There is an exceedingly entertaining appendix, “Time Is Not A Fixed Construct,” in which Barnett attempts to unravel the show’s (to put it politely) elastic timelines. The author explores the character’s development over six seasons and how it has affected the show overall.
Some fans feel that Seasons 1-3 are the “classic House.” Others have the opinion that all of the seasons are “classic House” with the occasional weak episode here and there. Some viewers feel that with House detoxing off Vicodin in Season 6 and trying to become a better person, he lost the spark of individuality that made him such a fascinating character. In Season 7, he seems largely devoid of the torment that defined him, reducing House to the level of many snarky, smart television heroes that have proliferated in the wake of House M.D. Others feel that this is genuine character development and layers of his soul have yet to be exposed.
In this reviewer’s highly subjective opinion, this book needed a more rigorous editor and proofreader. And an index. Chasing Zebras could easily be cut by a third without sacrificing its essential purpose.
The author is in love with her own use of language, such as a tendency to follow the character’s mot juste with “Well played, Dr. House!” Barnett’s writing can slip into florid overstatement and redundancy.
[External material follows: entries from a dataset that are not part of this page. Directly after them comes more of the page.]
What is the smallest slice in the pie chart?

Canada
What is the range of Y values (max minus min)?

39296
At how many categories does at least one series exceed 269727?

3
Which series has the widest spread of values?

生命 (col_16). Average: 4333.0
Much of her initial section on House repeatedly brings up the Byronic hero aspect, even if it is a stretch at times. She quotes lines from the 2008 film The Dark Knight in which Alfred says to Bruce Wayne: “You’re the one who can be the outcast and do the things that no one else can…A watchful protector, a dark knight.” Or in her own words: “[House] is a many-faceted crystal, and depending on the part of the prism through which you happen to observe him, he can be angel or devil, noble or an unrepentant bastard. The true colors you see may vary greatly.”
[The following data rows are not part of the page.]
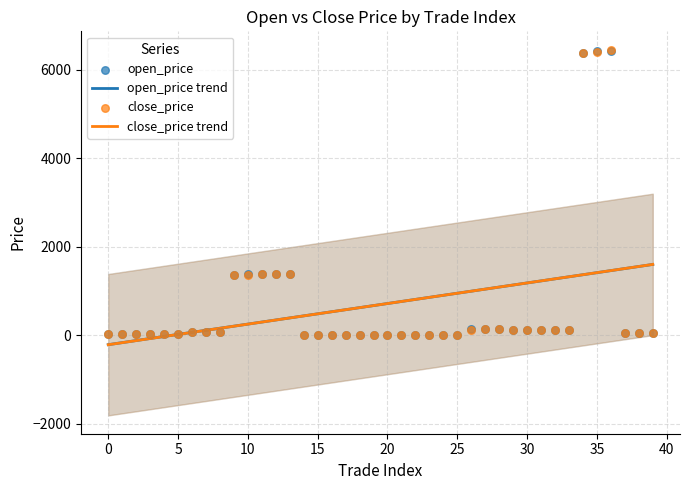

Which series has the largest total across all categories?

open_price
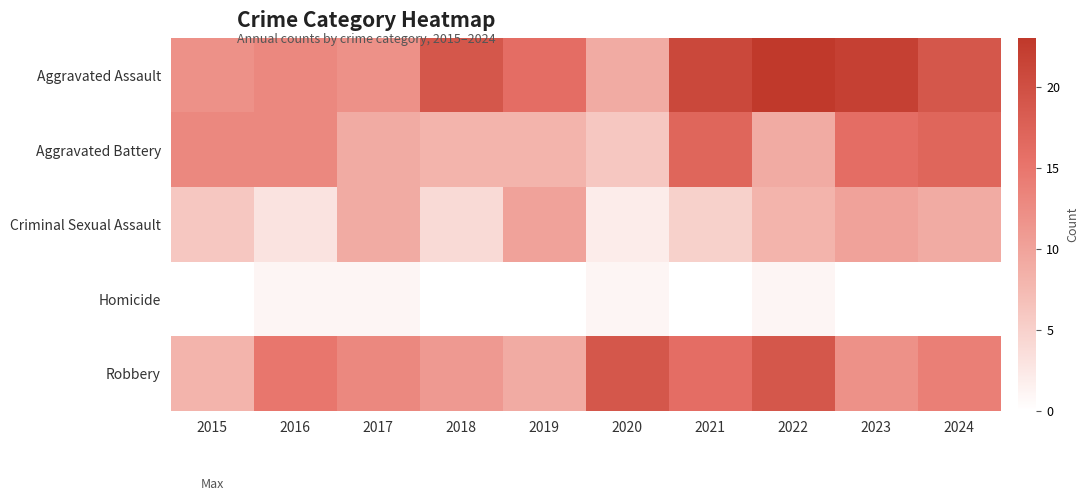

Reading right to left, transcribe all the data shown in this chart.

Aggravated Assault: 2024=19	2023=22	2022=23	2021=21	2020=9	2019=16	2018=19	2017=12	2016=13	2015=12
Aggravated Battery: 2024=17	2023=16	2022=9	2021=17	2020=6	2019=8	2018=8	2017=9	2016=13	2015=13
Criminal Sexual Assault: 2024=9	2023=10	2022=8	2021=5	2020=2	2019=10	2018=4	2017=9	2016=3	2015=6
Homicide: 2024=0	2023=0	2022=1	2021=0	2020=1	2019=0	2018=0	2017=1	2016=1	2015=0
Robbery: 2024=14	2023=12	2022=19	2021=16	2020=19	2019=9	2018=11	2017=13	2016=15	2015=8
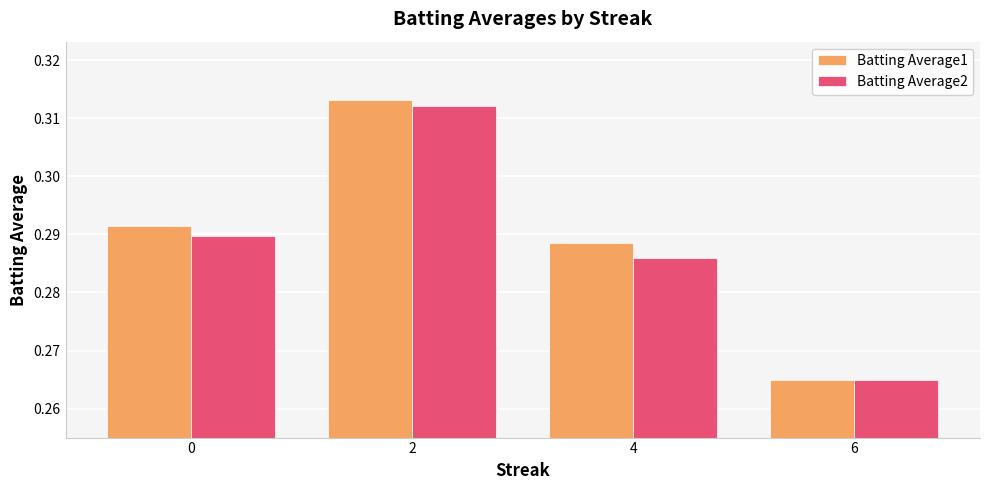

Which series has the largest range (max minus min)?

Batting Average1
Barnett has a healthy ego: in the introduction she briefly mentions the sometimes rabid House online fan community, recommending her own blog for “in-depth analysis” without mentioning that she is the writer. And without naming the many other sites that discuss the show in great detail, save for the official HOUSE/Fox website. In the acknowledgements she thanks her loyal readers who have made “Welcome To The End of The Thought Process” “one of the best places on the Internet to discuss the series.”
Despite these flaws, this is an excellent addition to the collection of the dyed-in-the-wool House M.D. fan. Where else are you going to find the hidden similarities between House and Chick Webb? Or that sets of ancient calipers decorate his apartment walls? Or that Ethan Embry (“The Down Low”, Season 6) worked with Kal Penn (Kutner) in one of the Harold and Kumar movies?
For the casual viewer, this book might be a bit much. But it is not written for the casual viewer. It is written for those who are deeply invested in the program and its characters, like Ms. Barnett herself.
Chasing Zebras: An Unofficial Guide to House M.D can be purchased at amazon.com and other outlets.
PLEASE NOTE: The House fandom is a large and vocal one. However, I will not publish comments that amount to hate mail, as is my usual policy. Also please not that I am not responsible for the “cool” “interesting” and whatever tags at the bottom; apparently they are part of the Blogger format.